** Opening Given data block **

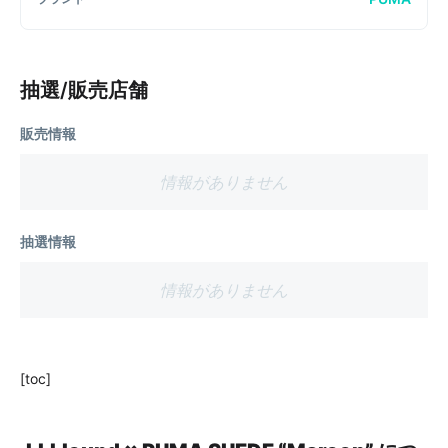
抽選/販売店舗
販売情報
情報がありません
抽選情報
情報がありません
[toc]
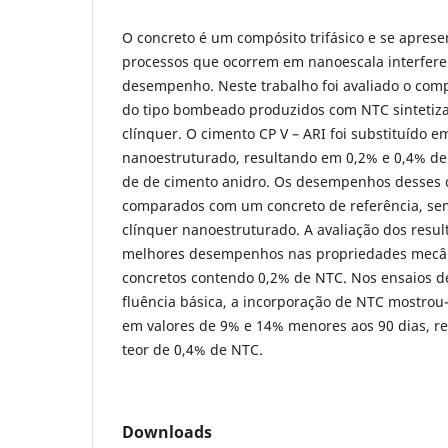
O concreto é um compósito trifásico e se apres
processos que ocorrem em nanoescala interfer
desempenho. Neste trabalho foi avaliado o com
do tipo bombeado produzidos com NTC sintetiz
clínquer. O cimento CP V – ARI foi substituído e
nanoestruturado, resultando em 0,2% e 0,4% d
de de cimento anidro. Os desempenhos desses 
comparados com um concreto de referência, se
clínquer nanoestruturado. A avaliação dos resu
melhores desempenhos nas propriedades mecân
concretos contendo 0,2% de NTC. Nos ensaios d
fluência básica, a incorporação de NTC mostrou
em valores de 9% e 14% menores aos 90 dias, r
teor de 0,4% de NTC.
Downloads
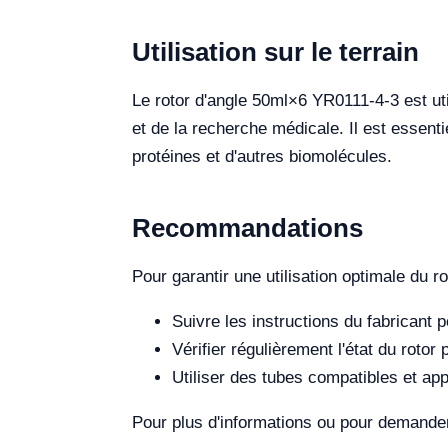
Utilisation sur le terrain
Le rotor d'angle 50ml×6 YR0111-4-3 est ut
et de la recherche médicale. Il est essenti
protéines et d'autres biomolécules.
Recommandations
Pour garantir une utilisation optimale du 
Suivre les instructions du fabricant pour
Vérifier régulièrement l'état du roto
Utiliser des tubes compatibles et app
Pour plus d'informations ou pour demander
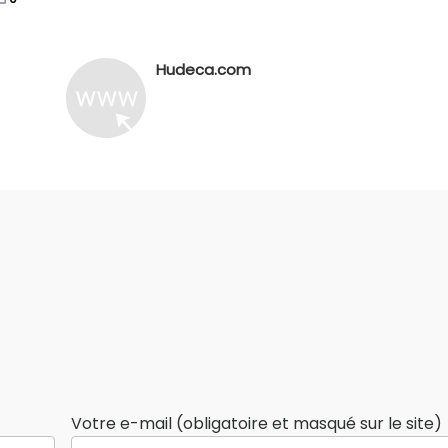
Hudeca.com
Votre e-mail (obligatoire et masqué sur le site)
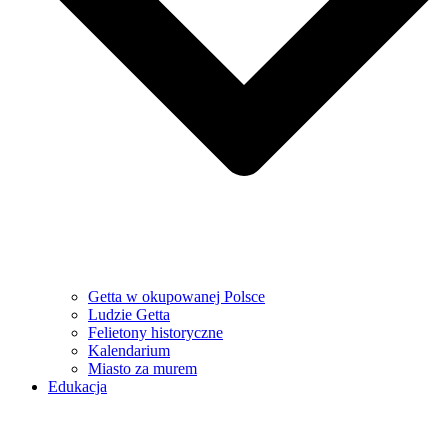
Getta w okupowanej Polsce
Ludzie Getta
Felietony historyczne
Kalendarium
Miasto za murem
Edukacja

** Closing Given data block **

*About this task*
Drop the images; copy every entry above exactly.

*Worked solution*
抽選/販売店舗
販売情報
情報がありません
抽選情報
情報がありません
[toc]
O concreto é um compósito trifásico e se apres
processos que ocorrem em nanoescala interfer
desempenho. Neste trabalho foi avaliado o com
do tipo bombeado produzidos com NTC sintetiz
clínquer. O cimento CP V – ARI foi substituído e
nanoestruturado, resultando em 0,2% e 0,4% d
de de cimento anidro. Os desempenhos desses 
comparados com um concreto de referência, se
clínquer nanoestruturado. A avaliação dos resu
melhores desempenhos nas propriedades mecân
concretos contendo 0,2% de NTC. Nos ensaios d
fluência básica, a incorporação de NTC mostrou
em valores de 9% e 14% menores aos 90 dias, r
teor de 0,4% de NTC.
Downloads
Utilisation sur le terrain
Le rotor d'angle 50ml×6 YR0111-4-3 est ut
et de la recherche médicale. Il est essenti
protéines et d'autres biomolécules.
Recommandations
Pour garantir une utilisation optimale du 
Suivre les instructions du fabricant pour
Vérifier régulièrement l'état du roto
Utiliser des tubes compatibles et app
Pour plus d'informations ou pour demander
Hudeca.com
Votre e-mail (obligatoire et masqué sur le site)
Getta w okupowanej Polsce
Ludzie Getta
Felietony historyczne
Kalendarium
Miasto za murem
Edukacja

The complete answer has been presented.